One of the most interesting data center models is that proposed for the Square Kilometer Array (SKA), an internationally developed radio telescope that when complete will provide a million square metres of collecting area and will transform our understanding of key science areas such as Strong-field tests of gravity using pulsars and black holes, the origin and evolution of cosmic magnetism and How were the first black holes and stars formed?
The SKA plans to use an HP Performance Optimised Datacentre modular data center and a GPU-based processing center to provide 200 teraflops of computing power and 1.5 and 1.5 petabytes of storage. But even this impressive data center is thought to be inadequate to meet the processing and storage needs of the project, which will deliver up to an exabyte a day of raw data, compressed to 10’s of PB of images.

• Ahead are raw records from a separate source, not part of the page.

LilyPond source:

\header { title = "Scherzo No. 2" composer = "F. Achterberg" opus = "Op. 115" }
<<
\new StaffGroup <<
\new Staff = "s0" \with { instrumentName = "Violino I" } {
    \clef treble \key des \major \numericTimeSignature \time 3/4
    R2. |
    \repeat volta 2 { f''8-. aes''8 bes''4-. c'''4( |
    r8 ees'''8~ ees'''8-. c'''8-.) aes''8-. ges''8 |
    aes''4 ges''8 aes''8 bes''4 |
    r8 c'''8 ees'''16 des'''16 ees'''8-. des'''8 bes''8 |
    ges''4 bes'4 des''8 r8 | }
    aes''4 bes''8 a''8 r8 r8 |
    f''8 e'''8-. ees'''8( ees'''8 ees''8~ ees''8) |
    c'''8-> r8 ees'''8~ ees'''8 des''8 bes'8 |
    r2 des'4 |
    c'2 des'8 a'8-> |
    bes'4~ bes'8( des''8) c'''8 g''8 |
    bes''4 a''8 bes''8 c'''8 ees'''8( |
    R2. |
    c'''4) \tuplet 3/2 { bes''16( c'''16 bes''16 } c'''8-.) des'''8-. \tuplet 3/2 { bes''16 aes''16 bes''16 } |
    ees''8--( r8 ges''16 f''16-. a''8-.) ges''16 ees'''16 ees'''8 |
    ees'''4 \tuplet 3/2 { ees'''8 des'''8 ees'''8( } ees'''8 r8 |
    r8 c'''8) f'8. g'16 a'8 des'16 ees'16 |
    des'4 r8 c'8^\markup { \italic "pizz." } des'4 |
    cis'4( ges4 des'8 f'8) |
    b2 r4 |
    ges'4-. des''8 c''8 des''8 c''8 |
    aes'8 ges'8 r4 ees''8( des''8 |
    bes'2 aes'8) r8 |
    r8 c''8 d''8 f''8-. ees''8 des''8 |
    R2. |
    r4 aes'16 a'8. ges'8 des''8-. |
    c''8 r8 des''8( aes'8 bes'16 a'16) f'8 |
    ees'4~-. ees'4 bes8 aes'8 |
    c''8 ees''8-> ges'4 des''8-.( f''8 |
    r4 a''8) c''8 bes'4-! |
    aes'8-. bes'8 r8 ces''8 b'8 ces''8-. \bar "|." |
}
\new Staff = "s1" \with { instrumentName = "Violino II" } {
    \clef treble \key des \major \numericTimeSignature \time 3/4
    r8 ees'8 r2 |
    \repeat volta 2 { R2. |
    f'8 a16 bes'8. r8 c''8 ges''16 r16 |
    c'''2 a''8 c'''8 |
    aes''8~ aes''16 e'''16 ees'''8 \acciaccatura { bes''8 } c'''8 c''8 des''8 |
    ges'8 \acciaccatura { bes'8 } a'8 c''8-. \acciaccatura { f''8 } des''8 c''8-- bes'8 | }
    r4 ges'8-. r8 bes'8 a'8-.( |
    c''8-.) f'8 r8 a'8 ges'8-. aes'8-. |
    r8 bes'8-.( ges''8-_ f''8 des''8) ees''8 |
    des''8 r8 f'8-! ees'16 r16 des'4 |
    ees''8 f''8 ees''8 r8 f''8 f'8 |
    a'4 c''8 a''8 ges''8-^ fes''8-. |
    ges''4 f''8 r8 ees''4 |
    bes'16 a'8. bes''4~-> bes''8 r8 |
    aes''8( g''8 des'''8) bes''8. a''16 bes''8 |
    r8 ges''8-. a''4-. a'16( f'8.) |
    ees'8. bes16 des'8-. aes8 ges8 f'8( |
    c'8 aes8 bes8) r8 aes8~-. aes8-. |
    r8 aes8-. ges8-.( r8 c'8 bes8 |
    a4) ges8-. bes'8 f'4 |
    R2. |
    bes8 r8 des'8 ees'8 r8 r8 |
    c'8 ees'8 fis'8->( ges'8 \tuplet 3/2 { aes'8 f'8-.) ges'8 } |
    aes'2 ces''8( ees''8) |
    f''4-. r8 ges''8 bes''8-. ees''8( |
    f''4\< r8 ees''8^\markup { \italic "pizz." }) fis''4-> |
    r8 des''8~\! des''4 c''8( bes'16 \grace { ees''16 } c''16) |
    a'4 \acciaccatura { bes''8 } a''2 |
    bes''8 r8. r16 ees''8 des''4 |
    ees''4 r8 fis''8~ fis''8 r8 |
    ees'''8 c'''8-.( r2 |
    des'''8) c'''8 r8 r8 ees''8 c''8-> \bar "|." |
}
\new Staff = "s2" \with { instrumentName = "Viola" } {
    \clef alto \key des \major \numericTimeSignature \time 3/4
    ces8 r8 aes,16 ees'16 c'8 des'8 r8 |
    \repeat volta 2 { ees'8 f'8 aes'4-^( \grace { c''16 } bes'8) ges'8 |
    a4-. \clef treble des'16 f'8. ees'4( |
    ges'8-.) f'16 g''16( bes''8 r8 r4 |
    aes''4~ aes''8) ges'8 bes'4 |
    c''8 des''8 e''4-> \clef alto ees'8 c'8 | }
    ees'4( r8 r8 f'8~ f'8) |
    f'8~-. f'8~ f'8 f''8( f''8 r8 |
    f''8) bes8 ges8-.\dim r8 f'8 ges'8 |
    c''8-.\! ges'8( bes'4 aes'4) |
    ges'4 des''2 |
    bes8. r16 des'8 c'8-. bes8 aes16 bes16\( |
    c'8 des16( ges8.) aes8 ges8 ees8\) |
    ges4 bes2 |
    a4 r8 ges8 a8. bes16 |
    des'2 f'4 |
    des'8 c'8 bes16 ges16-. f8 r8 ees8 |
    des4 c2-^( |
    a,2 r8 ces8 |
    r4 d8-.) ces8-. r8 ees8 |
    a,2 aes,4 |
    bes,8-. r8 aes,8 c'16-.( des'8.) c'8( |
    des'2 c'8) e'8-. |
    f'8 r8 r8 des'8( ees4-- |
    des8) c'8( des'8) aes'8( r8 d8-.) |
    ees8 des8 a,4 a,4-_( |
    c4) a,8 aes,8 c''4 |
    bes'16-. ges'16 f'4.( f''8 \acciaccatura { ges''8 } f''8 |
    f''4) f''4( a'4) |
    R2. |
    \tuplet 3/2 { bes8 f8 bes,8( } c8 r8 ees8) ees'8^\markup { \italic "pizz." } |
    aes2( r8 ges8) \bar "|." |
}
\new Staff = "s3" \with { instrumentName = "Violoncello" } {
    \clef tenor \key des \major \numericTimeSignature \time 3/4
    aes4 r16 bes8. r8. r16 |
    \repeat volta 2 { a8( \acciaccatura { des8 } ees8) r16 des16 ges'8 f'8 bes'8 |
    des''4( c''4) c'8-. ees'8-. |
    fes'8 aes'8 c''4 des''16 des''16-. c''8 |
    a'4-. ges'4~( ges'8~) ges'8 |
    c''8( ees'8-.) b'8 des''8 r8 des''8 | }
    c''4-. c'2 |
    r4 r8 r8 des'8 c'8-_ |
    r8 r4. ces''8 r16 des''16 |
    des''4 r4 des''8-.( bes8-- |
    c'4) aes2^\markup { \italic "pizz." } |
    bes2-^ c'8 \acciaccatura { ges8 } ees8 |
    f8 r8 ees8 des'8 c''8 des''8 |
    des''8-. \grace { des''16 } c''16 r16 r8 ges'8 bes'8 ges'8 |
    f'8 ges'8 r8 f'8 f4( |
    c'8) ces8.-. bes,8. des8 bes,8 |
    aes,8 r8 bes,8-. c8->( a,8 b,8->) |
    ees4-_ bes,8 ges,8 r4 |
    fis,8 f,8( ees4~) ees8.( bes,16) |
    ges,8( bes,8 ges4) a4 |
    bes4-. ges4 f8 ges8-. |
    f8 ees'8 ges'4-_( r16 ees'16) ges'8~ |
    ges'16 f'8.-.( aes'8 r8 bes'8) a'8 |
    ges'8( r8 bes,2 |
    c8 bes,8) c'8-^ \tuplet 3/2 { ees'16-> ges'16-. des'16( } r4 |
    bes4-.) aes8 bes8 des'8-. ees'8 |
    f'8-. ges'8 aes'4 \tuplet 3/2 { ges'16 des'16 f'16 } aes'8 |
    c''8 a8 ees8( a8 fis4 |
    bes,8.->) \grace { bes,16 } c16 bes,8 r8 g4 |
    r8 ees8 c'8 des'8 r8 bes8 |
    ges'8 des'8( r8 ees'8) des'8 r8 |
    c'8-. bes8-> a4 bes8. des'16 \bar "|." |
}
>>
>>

The SKA has rejected the use of the Amazon cloud as a data repository because storage costs will be prohibitive. Instead, after a successful prototyping experiment, it proposes to use a “citizen science” application this year based on the open source Nereus V Cloud computing technology, developed at Oxford University, selected because of its Java code base and its security features. The prototype testbed used 200 clients at the University of Western Australia, Curtin University and iVEC with two servers deployed through management at a NereusCloud domain. The clients included Mac Minis and Linux-based desktop machines. When complete, “theskynet,” as it has been called, would give open access to the SKA data sets.
The design is also very green, with an expected average power use of around 10 megawatts, 10 times less than the power use of large supercomputers.